A disorderly default could result in the resurgence of a far-left candidate and worse economic policy management after elections and less willingness to pay.  This isn’t to say that an orderly restructuring will provide a solution.  There are only cash flow savings of $1.4 billion against an estimated $5 billion budgetary shortfall at current oil prices.  However, it would lower the risks of a worse budgetary crisis and subsequent economic crisis.  The marketing push from the economic team would have to convince bondholders that debt relief and other measures will provide a near term solution and higher optionality for future debt repayment against the alternative of a disorderly hard default.

Argentina is in a weaker position to request temporary relief. The Argentina debt restructuring has reached an impasse with no chance anytime soon of negotiating an agreement with creditors.  The intensity of the external shock makes it difficult to quantify the medium-term debt repayment capacity and exposes a weak domestic policy framework with reluctance to embrace economic reform.  This complicates the repayment analysis and deters investors, who would have to commit to worse recovery value under the current circumstances, especially under the conditionality that high exit yields would require more debt relief. This almost seems like a poison pill to purposefully undermine a resolution. The economic team may then seek an alternative solution and request a temporary standstill on debt payments.  Investors seem less inclined to grant temporary relief. The current relations are tense after the recent shift towards a more aggressive proposal on debt restructuring.  This unwillingness to pay probably won’t improve whether it’s an orderly restructuring or disorderly default with recovery value skewed now to low historic levels. It’s almost a better tactic to hold out and see how many more coupons you can receive near term. There is still some optionality for near-term payments from monitoring low but resilient net foreign exchange reserves; however it’s not a sustainable strategy. GDP looks likely to decline 4%-6% thi year and the fiscal deficit rise to 5% of GDP.
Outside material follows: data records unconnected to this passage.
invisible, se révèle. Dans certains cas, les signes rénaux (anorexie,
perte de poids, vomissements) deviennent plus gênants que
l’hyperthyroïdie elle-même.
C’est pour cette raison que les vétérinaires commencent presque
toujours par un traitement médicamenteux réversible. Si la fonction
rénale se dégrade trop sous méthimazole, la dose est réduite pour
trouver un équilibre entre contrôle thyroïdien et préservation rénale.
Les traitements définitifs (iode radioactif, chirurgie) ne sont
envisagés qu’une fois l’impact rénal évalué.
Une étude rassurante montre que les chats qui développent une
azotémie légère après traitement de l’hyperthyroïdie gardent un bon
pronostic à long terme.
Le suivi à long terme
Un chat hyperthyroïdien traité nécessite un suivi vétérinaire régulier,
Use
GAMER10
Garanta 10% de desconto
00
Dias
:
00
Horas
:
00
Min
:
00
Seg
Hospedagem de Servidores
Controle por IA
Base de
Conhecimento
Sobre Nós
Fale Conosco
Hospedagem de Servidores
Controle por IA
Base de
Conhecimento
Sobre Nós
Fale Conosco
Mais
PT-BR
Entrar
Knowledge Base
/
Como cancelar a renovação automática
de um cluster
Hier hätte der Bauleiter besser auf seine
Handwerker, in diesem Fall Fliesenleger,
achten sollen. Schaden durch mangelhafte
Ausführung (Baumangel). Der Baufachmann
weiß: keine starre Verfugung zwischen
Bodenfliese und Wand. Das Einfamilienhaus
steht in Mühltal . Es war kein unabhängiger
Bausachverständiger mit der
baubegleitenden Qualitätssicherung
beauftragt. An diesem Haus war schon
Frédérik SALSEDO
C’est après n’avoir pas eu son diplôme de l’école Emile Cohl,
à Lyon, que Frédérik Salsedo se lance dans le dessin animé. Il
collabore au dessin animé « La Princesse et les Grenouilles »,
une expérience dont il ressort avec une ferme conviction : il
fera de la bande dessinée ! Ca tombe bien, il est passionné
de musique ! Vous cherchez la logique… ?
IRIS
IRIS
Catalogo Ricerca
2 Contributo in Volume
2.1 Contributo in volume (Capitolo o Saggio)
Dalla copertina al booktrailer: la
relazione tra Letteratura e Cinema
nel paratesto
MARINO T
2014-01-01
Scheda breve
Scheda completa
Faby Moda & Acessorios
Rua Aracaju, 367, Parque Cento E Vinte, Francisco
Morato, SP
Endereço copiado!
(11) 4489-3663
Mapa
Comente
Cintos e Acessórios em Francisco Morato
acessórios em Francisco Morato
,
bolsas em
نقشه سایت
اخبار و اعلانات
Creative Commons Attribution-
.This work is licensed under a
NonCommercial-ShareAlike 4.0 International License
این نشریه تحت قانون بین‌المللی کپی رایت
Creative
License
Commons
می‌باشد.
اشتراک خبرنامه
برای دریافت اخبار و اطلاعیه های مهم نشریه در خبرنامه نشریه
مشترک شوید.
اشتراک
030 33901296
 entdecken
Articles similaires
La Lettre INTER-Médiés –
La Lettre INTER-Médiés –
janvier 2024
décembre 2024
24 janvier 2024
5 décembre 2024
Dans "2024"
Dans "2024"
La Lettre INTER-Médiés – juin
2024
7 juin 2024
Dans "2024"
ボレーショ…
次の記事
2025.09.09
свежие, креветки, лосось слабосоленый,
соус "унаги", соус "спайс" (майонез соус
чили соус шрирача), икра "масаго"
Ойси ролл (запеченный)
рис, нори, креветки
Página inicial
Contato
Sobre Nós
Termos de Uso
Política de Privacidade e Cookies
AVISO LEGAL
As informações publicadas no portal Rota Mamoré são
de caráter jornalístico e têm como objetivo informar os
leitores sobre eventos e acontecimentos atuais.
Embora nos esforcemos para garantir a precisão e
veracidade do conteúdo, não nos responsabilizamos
There are relative value strategy implications that favor Ecuador over Argentina based on bondholder relations.  Another near-term push higher on Ecuador bond prices looks likely once they announce a consent solicitation. But deal risk still runs high because of the uncertainty of reaching the 75% threshold participation. There is still potential selling pressure on a the back of a successful restructuring because of the uncertainty of near-term liquidity management. There is no linear path towards recovery with near-term liquidity stress and unresolved election risks. However, some near-term gains are still possible except for Argentina, where bond prices are likely to remain trapped under a cloud of high risk of hard default and low recovery values.